Le désert est comme un aimant mystérieux. Il ne cesse d’attirer à lui des visiteurs, et pourtant il demeure comme insaisissable, impossible à connaitre. Il oblige celles et ceux qui veulent aller à sa rencontre à ne demeurer que dans sa périphérie et ils sont rares à s’engager alors dans la profondeur de sa nature tant tout y est contraire à l’usage qu’on s’est fait de la vie, tout y est en paradoxe avec ce qui compose nos existences.

Chaque jour un peu plus, ici au Maroc, le grand Sahara accueille sur ses franges de nombreux séjours de voyageurs en provenance de tous les pays. La majorité d’entre eux n’y passe qu’un bref instant, le temps d’une ou deux nuits, histoire de gouter à l’idée qu’ils se font du désert. Fouler le sable couleur d’or d’un pas maladroit, gravir le sommet d’une dune pour ensuite en dévaler ses pentes comme le feraient des enfants glissant sur la neige, se jucher sur le dos d’un dromadaire et se laisser chalouper dans sa langoureuse démarche, passer la nuit sous une tente, boire le thé proche d’un feu, s’envouter de la grâce nocturne du ciel étoilé, du soleil levant, et puis repartir vers le monde et retrouver sa course régulière.

Tous repartent du désert avec le sentiment d’avoir touché quelque chose de non ordinaire, quelque chose de contraire à l’ordre habituel des choses. Tous gardent en eux la fragrance d’une paix qu’ils ont frôlée le temps de leur bref séjour dans le désert.

Prendre le temps de la présence

D’autres cependant ont fait le choix d’aller plus en avant dans cette rencontre avec le désert et ses vertus insolites. Grâce à une équipe de professionnels marocains et sous la conduite de Jean-Pierre Datcharry, une guide français qui arpente les dunes du Sahara depuis plus de quarante ans, certains, en groupe ou bien en solitaire, ont décidé de prendre le temps de la présence parmi le sable et sous le vaste ciel.

Jour après jour, ils marchent sur le sommet des dunes, en silence, à l’écoute justement de cette vacuité dans laquelle ils acceptent de pénétrer. A chacune de leur halte, ils savourent les gestes essentiels qui seuls méritent d’être faits en ces lieux. Se reposer de la marche, préparer la tente pour la nuit proche, se restaurer pour reprendre les forces nécessaires à la marche du jour d’après. S’endormir sous la voûte majestueuse d’un ciel pur.
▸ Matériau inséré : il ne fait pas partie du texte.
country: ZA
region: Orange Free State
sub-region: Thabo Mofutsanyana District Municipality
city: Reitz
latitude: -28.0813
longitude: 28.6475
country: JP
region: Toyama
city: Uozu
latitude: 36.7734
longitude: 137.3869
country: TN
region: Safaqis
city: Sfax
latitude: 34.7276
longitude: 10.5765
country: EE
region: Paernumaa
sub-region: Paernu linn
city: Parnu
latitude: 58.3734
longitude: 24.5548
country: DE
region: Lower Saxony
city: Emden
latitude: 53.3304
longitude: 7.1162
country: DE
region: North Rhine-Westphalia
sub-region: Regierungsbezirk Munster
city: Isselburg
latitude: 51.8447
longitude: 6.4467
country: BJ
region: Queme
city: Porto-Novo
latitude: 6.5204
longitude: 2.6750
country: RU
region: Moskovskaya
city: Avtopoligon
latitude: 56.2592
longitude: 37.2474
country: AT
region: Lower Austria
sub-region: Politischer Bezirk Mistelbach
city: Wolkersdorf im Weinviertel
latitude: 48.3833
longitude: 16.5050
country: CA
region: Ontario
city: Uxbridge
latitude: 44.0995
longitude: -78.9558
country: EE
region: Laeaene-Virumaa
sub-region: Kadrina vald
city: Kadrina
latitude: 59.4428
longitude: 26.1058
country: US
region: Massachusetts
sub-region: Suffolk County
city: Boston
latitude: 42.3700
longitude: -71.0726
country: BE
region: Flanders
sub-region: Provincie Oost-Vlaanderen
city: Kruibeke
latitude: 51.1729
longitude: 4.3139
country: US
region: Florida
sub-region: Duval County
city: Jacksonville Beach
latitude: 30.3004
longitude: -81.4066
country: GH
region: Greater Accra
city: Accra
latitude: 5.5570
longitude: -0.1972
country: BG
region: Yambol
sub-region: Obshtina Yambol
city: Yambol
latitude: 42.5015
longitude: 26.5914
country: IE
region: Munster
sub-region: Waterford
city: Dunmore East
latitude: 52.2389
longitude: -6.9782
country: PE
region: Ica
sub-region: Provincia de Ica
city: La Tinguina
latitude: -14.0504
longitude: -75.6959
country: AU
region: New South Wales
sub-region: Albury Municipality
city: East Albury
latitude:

Et peu à peu, sentir poindre en soi quelque chose d’inhabituel, comme en écho à cette mélopée sans mots qui se faufile sur les dunes et entoure ceux qui s’y trouvent tels les grains de sable sous leurs pieds, s’entrelace en eux pour finalement s’y imposer, malgré eux : une paix, une harmonie soudaine entre tout de soi, de corps à esprit.

Xavier Roduit fait partie de ces apaisés bienheureux qui ont découvert combien le désert excellait dans l’art majeur de faire émerger la paix en soi.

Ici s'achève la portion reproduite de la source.